India uses the stocks to distribute cheap grain in one of the world’s biggest food subsidy programmes which is set to be increased further under a proposed new law.
But bumper harvests - the latest of which has just rolled in - have swamped government warehouses and left stocks lying in sacks under tarpaulin, vulnerable to rot and rats.
With global prices underpinned by concern about Australian supplies and worry over shipments from the United States after the discovery there of a genetically modified (GMO) strain, India might have hoped to capitalise with exports.
But India has only sold a little more than half of the 9.5 million tonnes it has offered either directly to traders or through state-run sellers as the major consumer refuses to concede on price and buyers seek a higher quality.
“Japan and Korea were buying U.S. soft white wheat, a high-protein variety used for cakes and biscuits, while our wheat is suitable for preparations like roti,” said Tejinder Narang, adviser at New Delhi-based trading company Emmsons International.

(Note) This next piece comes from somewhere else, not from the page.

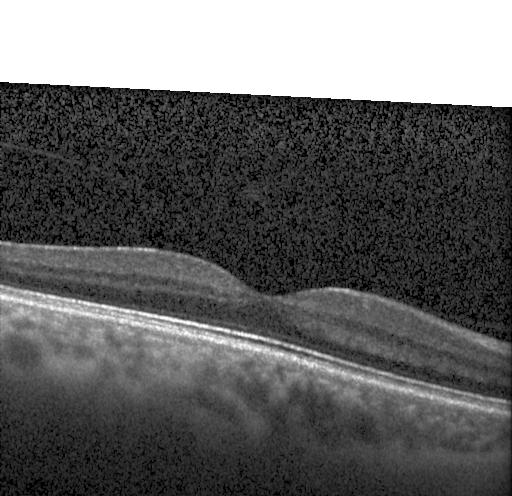

Finding: neither CNV, DME, nor drusen.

India, one of the world’s biggest wheat producers, has for long focused on ensuring its 1.2 billion people have enough to eat and encouraged its farmers to grow robust wheat that is perfect for the flat breads so familiar in Indian cooking.
It resumed limited exports in 2011 as stocks piled up, but is far from a major player and that means there’s little incentive to work on improving quality and packaging.

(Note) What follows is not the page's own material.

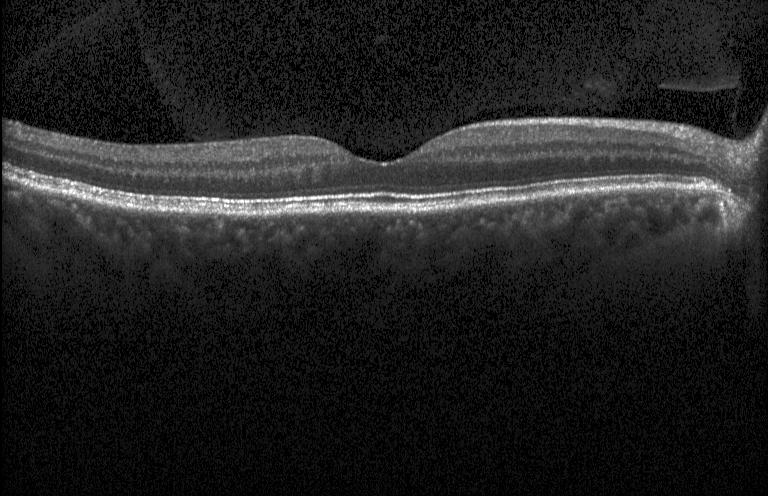 SD-OCT; optical coherence tomography B-scan — Impression: no CNV, no DME, and no drusen.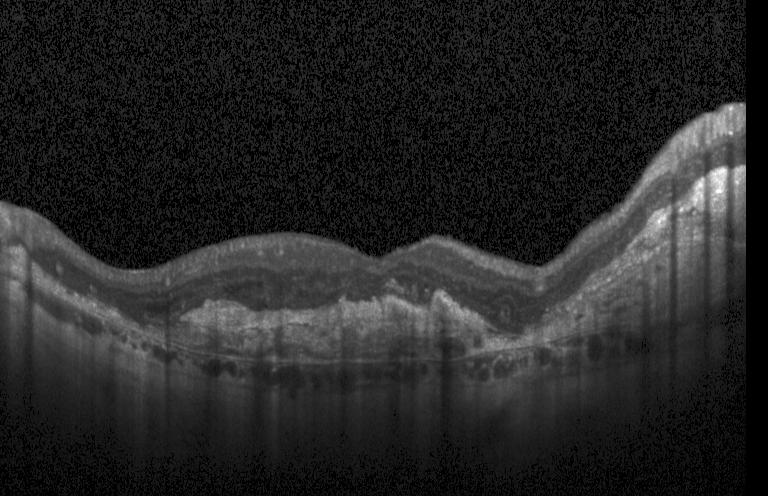
Optical coherence tomography B-scan. Heidelberg Spectralis OCT system.
Macular OCT: a choroidal neovascular membrane.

Nor is there any compelling demand domestically to produce the fluffy, high-protein wheat preferred for making biscuits and the loaves of bread typical of European bakeries.
Indeed, only small parts of the tropical sub-continent have the right climate and soil conditions to grow that kind of quality wheat, with about 3 million tonnes produced annually, for domestic consumption.

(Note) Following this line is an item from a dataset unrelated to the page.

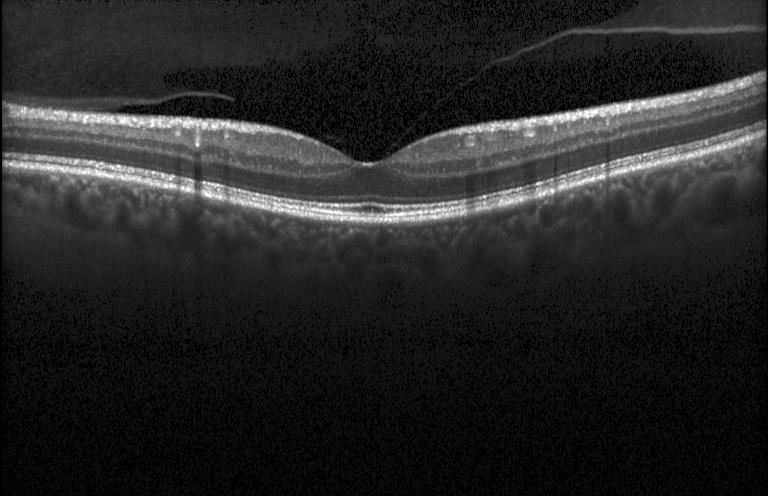
Retinal OCT cross-section.
Finding: no CNV, no DME, and no drusen.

“India has to feed itself as no other nation can supply food to a country of more than 1.2 billion people. We need higher stocks and higher production,” Swapan K. Dutta, a top farm scientist, told Reuters.
India spends nearly a trillion rupees ($18 billion) to sell cheaper rice and wheat to a large section of its people.
The government in March offered 5 million tonnes direct to private traders such as Cargill, Louis Dreyfus and Glencore but none of this has so far been sold as the floor price of $300 per tonne is not attractive given current global levels of $280 per tonne.
“Wheat trade is dominated by the United States, Canada, and Australia. And we do not have an intention or liberty of muscling in,” said a senior government official involved in policy decisions.
The government also stockpiles rice, another staple, but inventories edged down to 33.3 million tonnes on June 1 against 34.7 million tonnes the previous month, the sources added.
Stable policy and steady exports have helped India emerge as the world’s top rice exporter, thanks also to private companies which developed hybrid seeds and ensure consignments meet global standards, trade and government officials said.
“Rice is mainly grown and consumed in Asia and that explains our predominant position,” the senior government official said.